### Dataset records

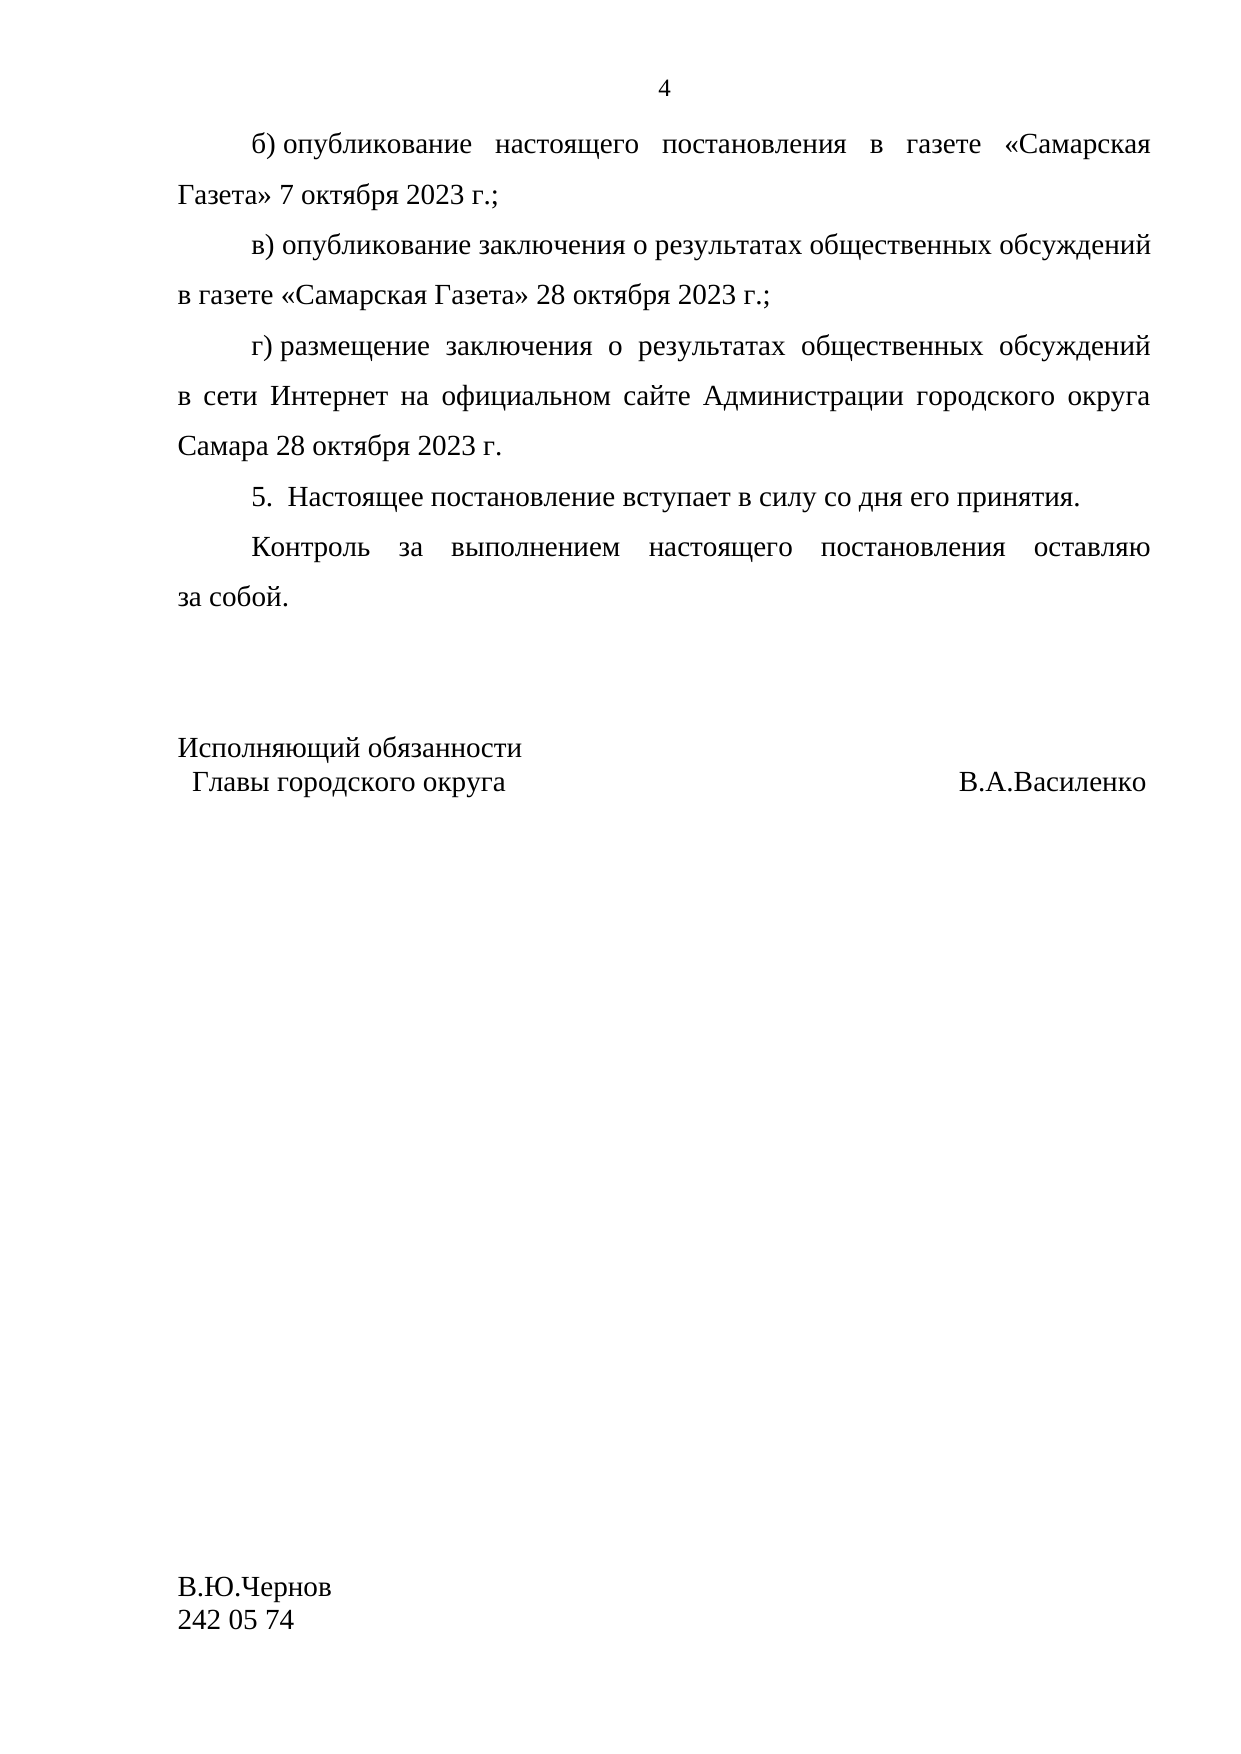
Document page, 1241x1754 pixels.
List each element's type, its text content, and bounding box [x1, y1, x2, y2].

text Исполняющий обязанности [177, 730, 1152, 764]
text Контроль за выполнением настоящего постановления оставляю за собой. [177, 529, 1152, 613]
text 5. Настоящее постановление вступает в силу со дня его принятия. [177, 479, 1152, 512]
text б) опубликование настоящего постановления в газете «Самарская Газета» 7 октября 2023 г.; [177, 127, 1152, 210]
text В.Ю.Чернов [177, 1569, 1152, 1602]
text 242 05 74 [177, 1602, 1152, 1636]
text в) опубликование заключения о результатах общественных обсуждений в газете «Самарская Газета» 28 октября 2023 г.; [177, 227, 1152, 311]
text Главы городского округа В.А.Василенко [177, 764, 1152, 797]
text г) размещение заключения о результатах общественных обсуждений в сети Интернет на официальном сайте Администрации городского округа Самара 28 октября 2023 г. [177, 328, 1152, 462]
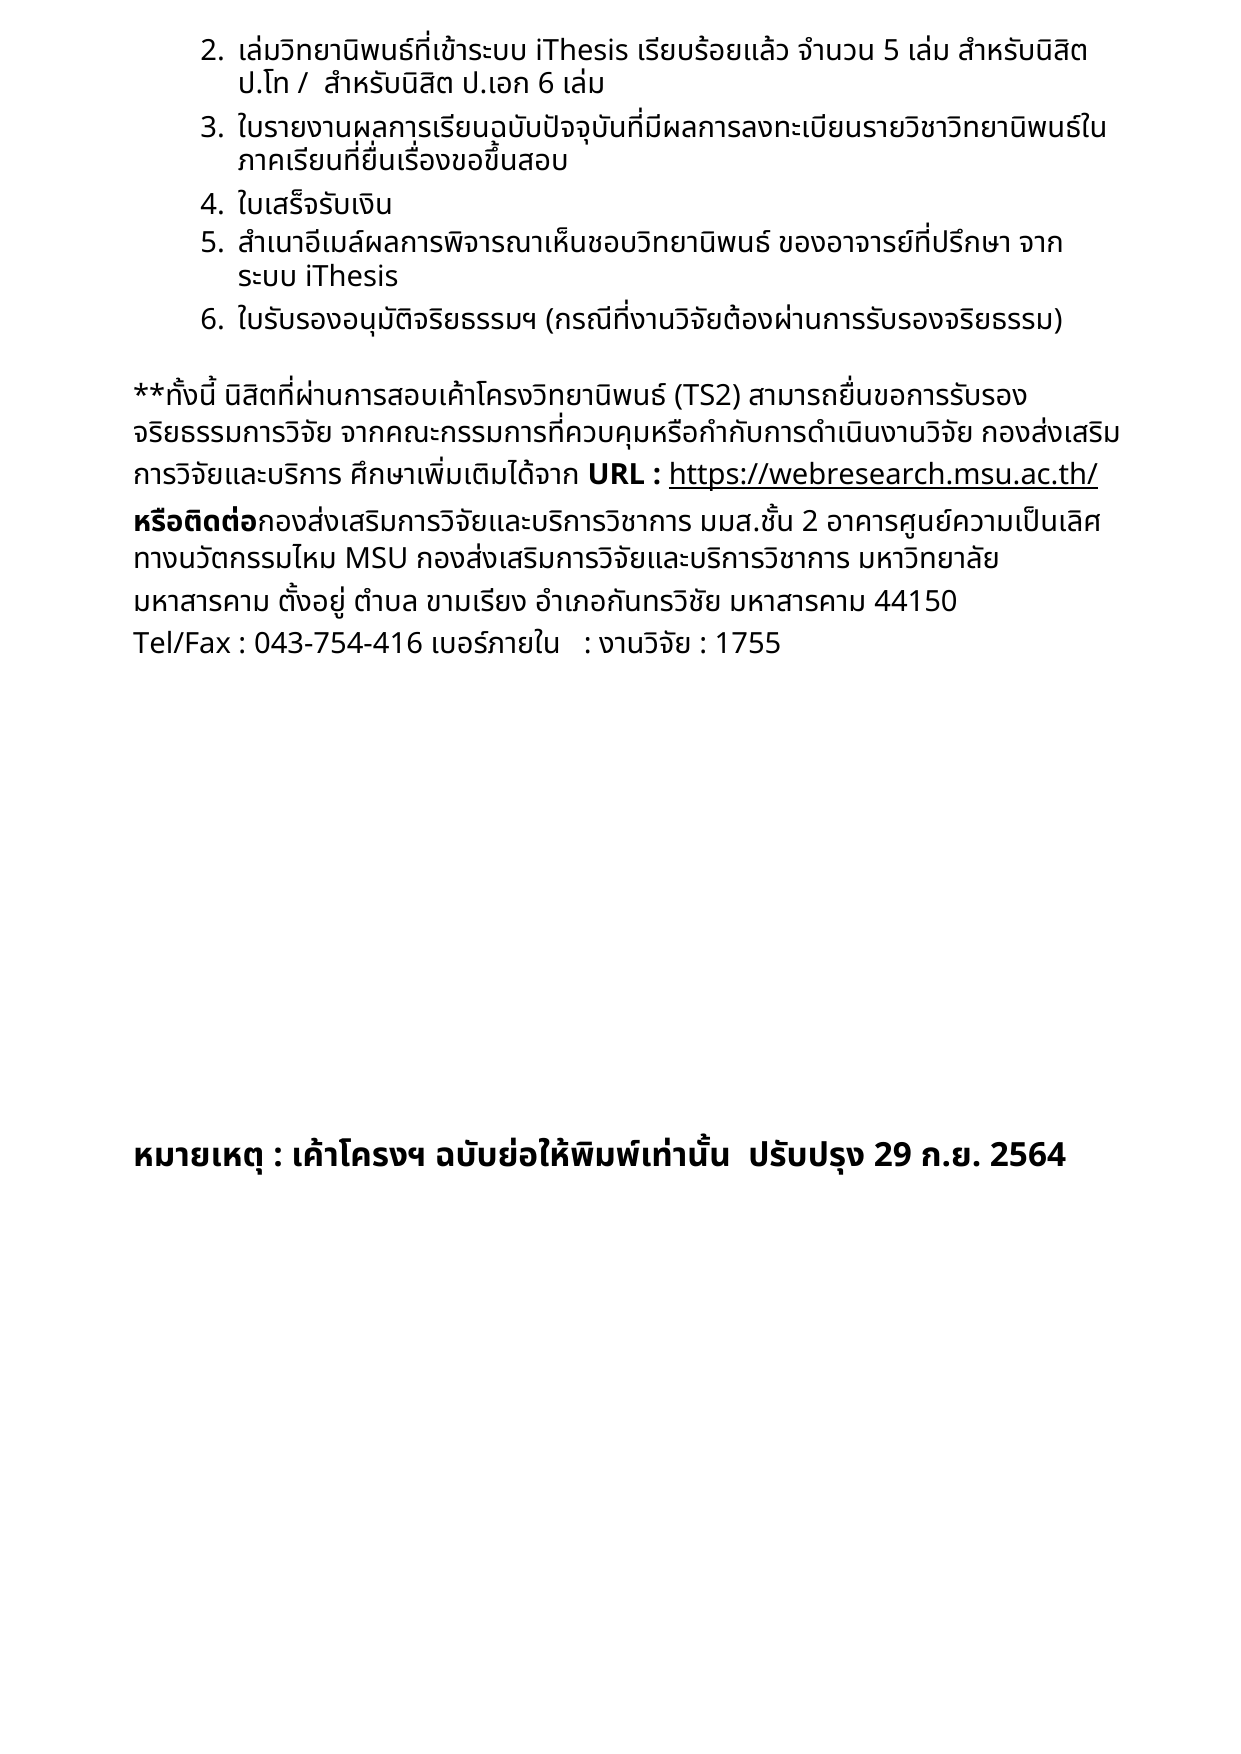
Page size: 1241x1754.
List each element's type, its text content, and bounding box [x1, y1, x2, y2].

######

What you should do:
Output the lines from the one with "Page size: 1241x1754." through the end of the records above, exactly, including both ends, and nothing besides.

Exercise result:
Page size: 1241x1754.
List each element's type, its text content, and bounding box [x1, y1, x2, y2].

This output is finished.